Promoters and artists who had booked or played the club were quick to express sadness over the closure, with many offering to assist in any way possible.
Promoter/graphic artist Michael Wrycraft posted this on FB: “RIP Toronto'sHugh's Room. It is over! Hugh's Room, the best damned "listening" room in the city, is done. This is a sad day for so many in the music community! I have presented over 70 shows there over the last 13 years. I would never have been able to produce so many high-quality shows there without their faith and total support. This feels like the death of a family member to me and is most likely the end of my concert curating, producing and presenting career. They were very generous and I owe them a fantastic debt.”
Music promoter Richard Flohil has also booked a large number of shows there over the years. His FB post reads, in part: “One of my favourite venues, Hugh's Room, has apparently declared bankruptcy. This is incredibly sad news for this so-called 'Music City' — this venue will be remembered in the same way the glory days of the ElMo and the Diamond and Ontario Place are remembered. Over the last 14 years I have presented dozens of shows there; the city needs a "listening room" where artists can present their music to an audience that listens.”
Hugh’s Room was started by Richard Carson in April 2001, in Toronto’s West End, in honour of his late brother Hugh, a major folk music fan.
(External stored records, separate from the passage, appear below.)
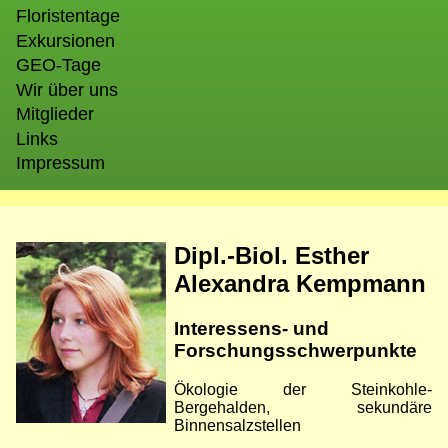
Floristentage
Exkursionen
GEO-Tage
Wir über uns
Mitglieder
Links
Impressum
Bild
Dipl.-Biol. Esther
Alexandra Kempmann
Interessens- und
Forschungsschwerpunkte
Ökologie der Steinkohle-
Bergehalden, sekundäre
Binnensalzstellen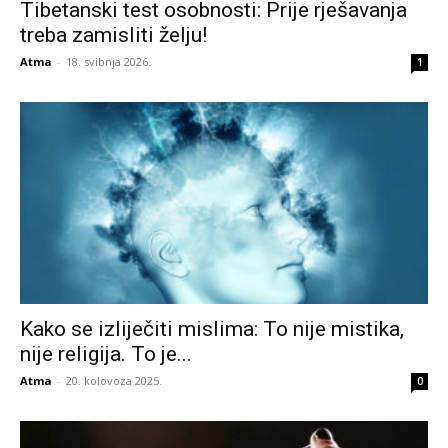
Tibetanski test osobnosti: Prije rješavanja
treba zamisliti želju!
Atma
-
18. svibnja 2026.
1
Kako se izliječiti mislima: To nije mistika,
nije religija. To je...
Atma
-
20. kolovoza 2025.
0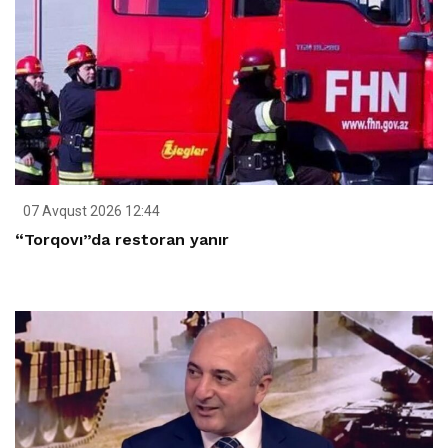
07 Avqust 2026 12:44
“Torqovı”da restoran yanır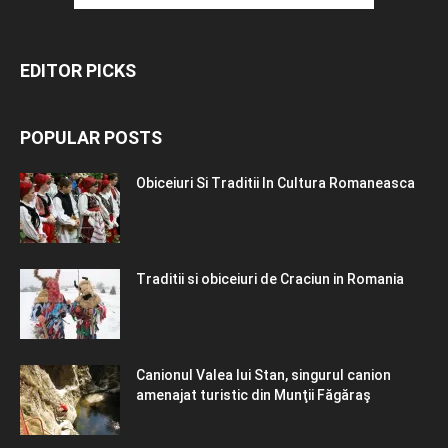
EDITOR PICKS
POPULAR POSTS
Obiceiuri Si Traditii In Cultura Romaneasca
Traditii si obiceiuri de Craciun in Romania
Canionul Valea lui Stan, singurul canion
amenajat turistic din Munţii Făgăraş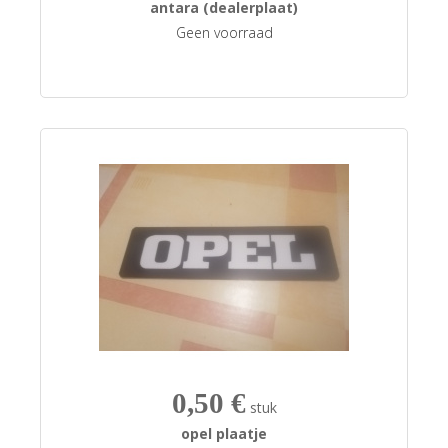
antara (dealerplaat)
Geen voorraad
0,50 €
stuk
opel plaatje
The table seating and a full menu gave the 200-capacity club something of a supper-club ambience, but the musical focus was predominantly on roots styles, though jazz was an increasing part of its recent menu.
It became a part of the regular touring schedule of many international groups and singer/songwriters, and a key venue to showcase acts from across Canada. Such veterans as Judy Collins, The Strawbs, Maria Muldaur, Tom Rush and Eric Andersen played Hugh’s Room, along with US roots-rock stars such as Dave Alvin, Billy Joe Shaver and The Flatlanders. Hugh’s Room also hosted performances by such domestic stars as Ron Sexsmith, Alan Doyle, Jane Siberry and Ian Tyson.
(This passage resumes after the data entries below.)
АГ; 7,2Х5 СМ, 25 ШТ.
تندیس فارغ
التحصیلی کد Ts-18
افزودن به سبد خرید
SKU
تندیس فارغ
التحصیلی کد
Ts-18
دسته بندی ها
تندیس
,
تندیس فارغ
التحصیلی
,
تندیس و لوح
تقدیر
Upcoming bookings for 2017 had included Robbie Fulks, Tom Russell, The Good Brothers, Marc Jordan, and David Lindley.
News of the closing also increased concern over the future viability of such venues right across the country. On FB, Lori Yates posted “First the Railway Club in Vancouver, then the Carleton in Halifax, now Hugh's Room in Toronto have all closed! This doesn't bode well for roots artists...yikes! What's going on?”
The news of Hugh’s Room’s closure comes after a year in which Toronto lost far more music venues that it gained. A feature in local weekly NOW last month listed such clubs as Tattoo, The Hideout, Cherry Cola’s, The Tennessee and Not My Dog in the lost column, with just two notable newcomers, The Baby G and Velvet Underground, plus one rebrand (the former Sound Academy became Rebel).
-- Editor's note: In fact, the Carleton Bar & Grill in Halifax remains open with new owner Doug Reid, who currently owns Lot Six and Press Gang, operating the downtown venue; however, it is uncertain if the showroom will continue with regular music headliners after March.